On Friday morning 15th October, on the tenth anniversary of the four-month long ‘Occupy London’ protest, activists climbed outside the Stone Gallery at St Paul’s Cathedral in London, and unfurled a huge banner reading ‘Jubilee For Climate’.

Far below them in front of the London Stock Exchange in Paternoster Square a small crowd listened to speakers from the new Jubilee for Climate campaign, Africans Rising, and the Jubilee Debt Campaign.

The date also marked the anniversary of the assassination of Thomas Sankara, the revolutionary President of Burkina Faso between 1983 and 1987. He is famous for kicking out the IMF and World Bank and transforming the country by increasing literacy and health, banning female genital mutilation and fighting for women’s rights, and protecting the environment and achieving food self-sufficiency.

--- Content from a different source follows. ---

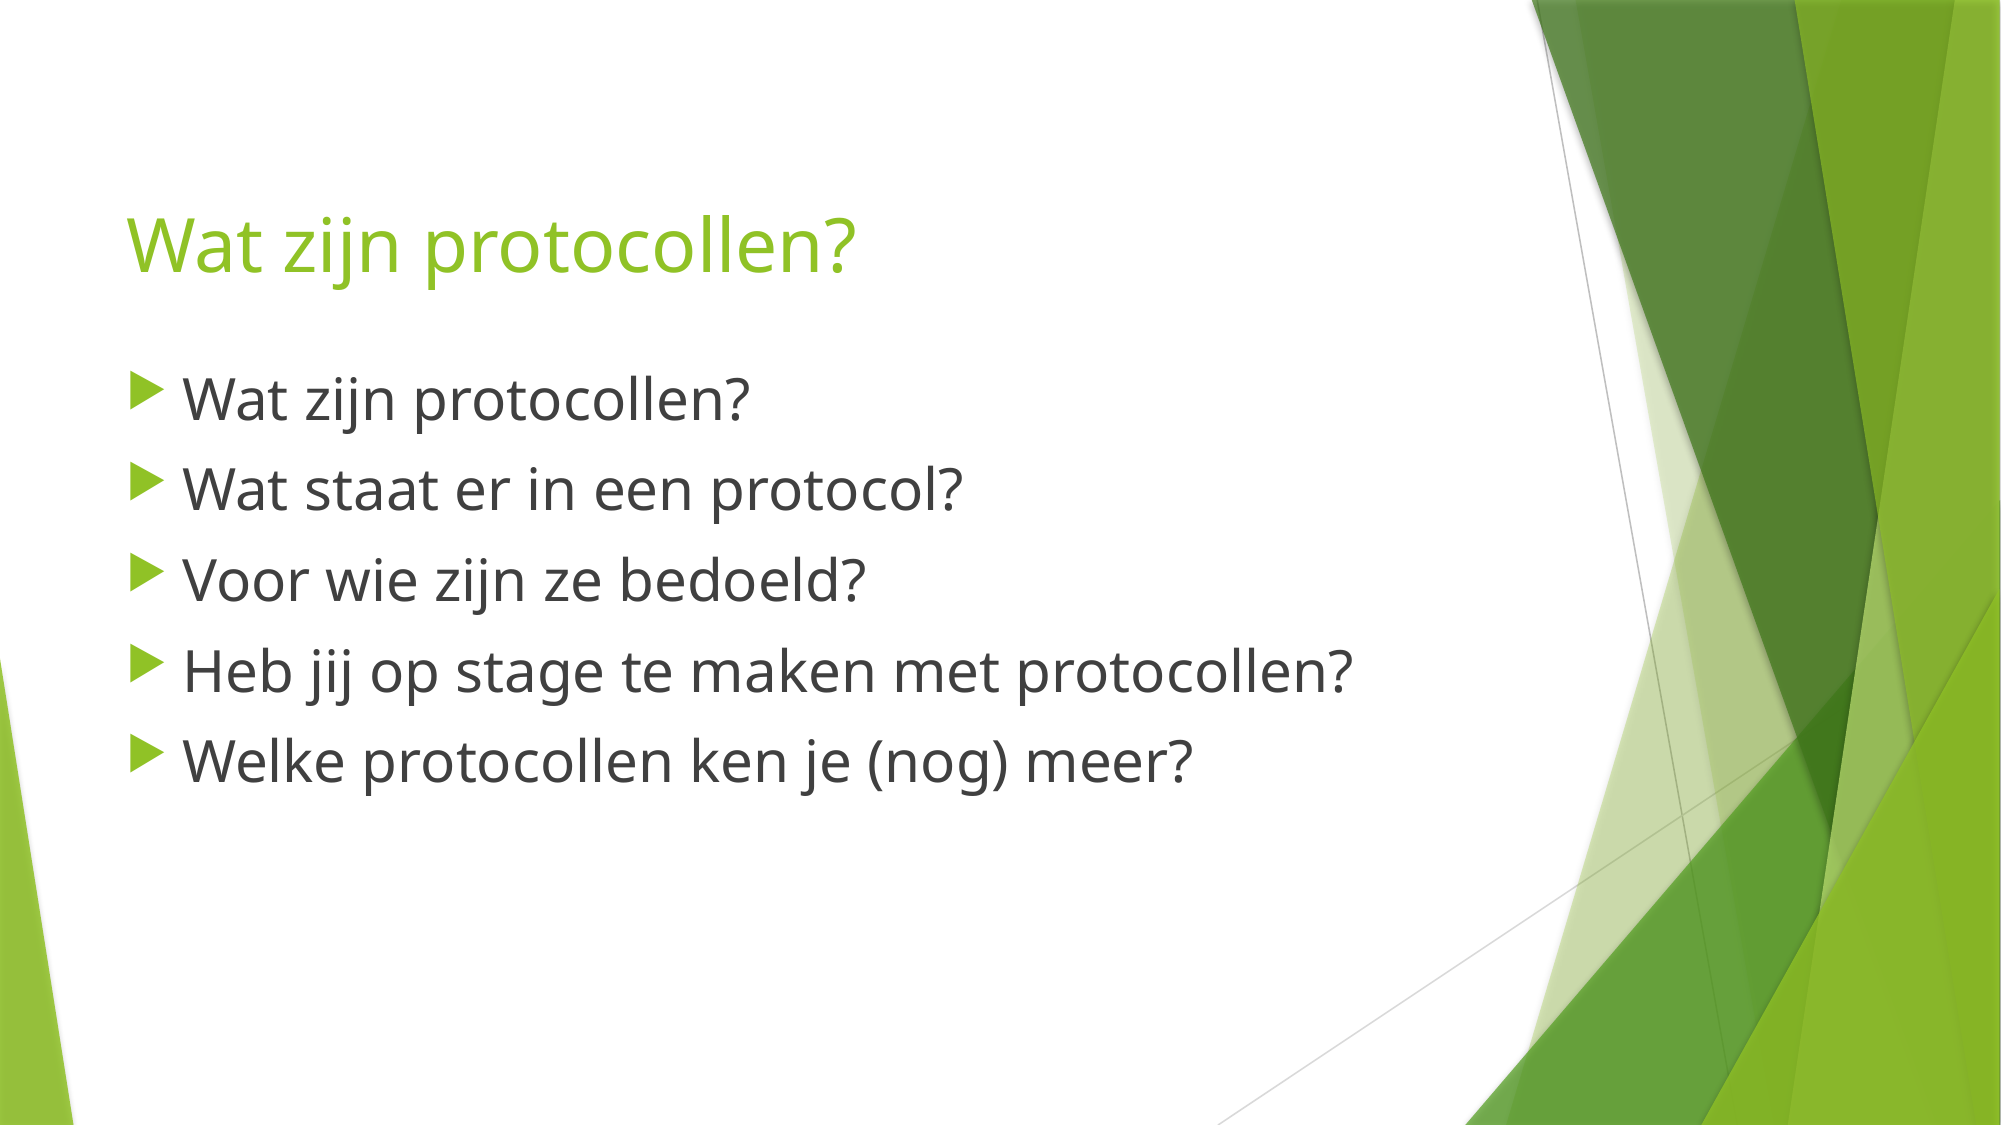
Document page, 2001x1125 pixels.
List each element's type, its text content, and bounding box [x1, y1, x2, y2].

list Wat zijn protocollen? Wat staat er in een protocol? Voor wie zijn ze bedoeld? Heb jij op stage te maken met protocollen? Welke protocollen ken je (nog) meer? [111, 354, 1619, 992]
title Wat zijn protocollen? [111, 99, 1522, 317]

After 34 years his assassins are currently facing trial in absentia.

At the event, Real Media interviewed international development worker Nathan Bryant, who has visited Burkina Faso and experienced temperatures way over 50ºC, speaking with elders who described the changes in climate they’ve seen in their own lifetimes. He ties together the environmental struggles the country faces, with its entrapment in extractivist models of debt and trade, and he also explains how well-meaning international development models are no longer fit for purpose.